Now the team mails most supplies to patients, who have the option of picking up and dropping off equipment at the Falls Church location. The team also streamlined the inventory of respiratory supplies, eliminated the use of couriers, centralized distribution of equipment, and introduced paperless billing.
“We’re capturing 100 percent of the revenue,” says Sweat, who estimates the department has saved more than $111,000 in the first four months of 2019, putting it on track to meet its financial goal.
Best place to work and receive care
The team’s process improvements also benefit patients by increasing access and member satisfaction.
Because patients can return the sleep study devices by mail quickly, staff can put the equipment back into circulation faster, enabling providers to diagnose patients within days instead of weeks.

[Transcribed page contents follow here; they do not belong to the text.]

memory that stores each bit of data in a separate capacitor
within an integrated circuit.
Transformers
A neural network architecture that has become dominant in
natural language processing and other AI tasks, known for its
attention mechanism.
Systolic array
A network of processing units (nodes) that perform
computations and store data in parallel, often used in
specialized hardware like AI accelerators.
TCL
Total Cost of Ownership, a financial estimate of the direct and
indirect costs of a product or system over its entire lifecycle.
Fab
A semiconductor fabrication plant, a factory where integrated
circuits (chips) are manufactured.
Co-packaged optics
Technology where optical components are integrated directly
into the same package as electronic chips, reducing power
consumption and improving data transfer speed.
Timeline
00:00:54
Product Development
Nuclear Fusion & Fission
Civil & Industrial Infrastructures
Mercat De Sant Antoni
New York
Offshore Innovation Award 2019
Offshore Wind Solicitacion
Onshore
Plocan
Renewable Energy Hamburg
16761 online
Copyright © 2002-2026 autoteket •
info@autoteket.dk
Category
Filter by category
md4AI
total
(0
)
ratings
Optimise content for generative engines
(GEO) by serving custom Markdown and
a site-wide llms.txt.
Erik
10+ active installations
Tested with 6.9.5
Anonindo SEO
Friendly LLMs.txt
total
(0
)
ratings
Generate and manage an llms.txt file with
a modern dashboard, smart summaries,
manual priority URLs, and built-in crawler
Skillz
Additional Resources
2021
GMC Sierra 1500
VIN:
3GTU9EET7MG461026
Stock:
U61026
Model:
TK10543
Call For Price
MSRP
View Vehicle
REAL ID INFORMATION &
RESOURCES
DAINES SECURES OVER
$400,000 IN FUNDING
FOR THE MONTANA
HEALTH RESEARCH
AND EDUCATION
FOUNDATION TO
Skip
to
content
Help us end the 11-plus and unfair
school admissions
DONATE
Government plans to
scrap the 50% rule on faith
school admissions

Patients are happier, too. As of August 2019, 96 percent of patients surveyed said they prefer receiving their supplies by mail rather than traveling to pick them up.
What’s more, team members say performance improvement has made their work lives easier. “I don’t have to work as hard to satisfy my patients,” says Mallah.
What can your team do to put the patients' needs at the center when you try to improve performance?
What can your team do to examine and improve your workflow? How do you think that would affect care and service for our member and patients?
What can your team do to listen to the voice of your customers? Especially if those customers are fellow employees in a different department?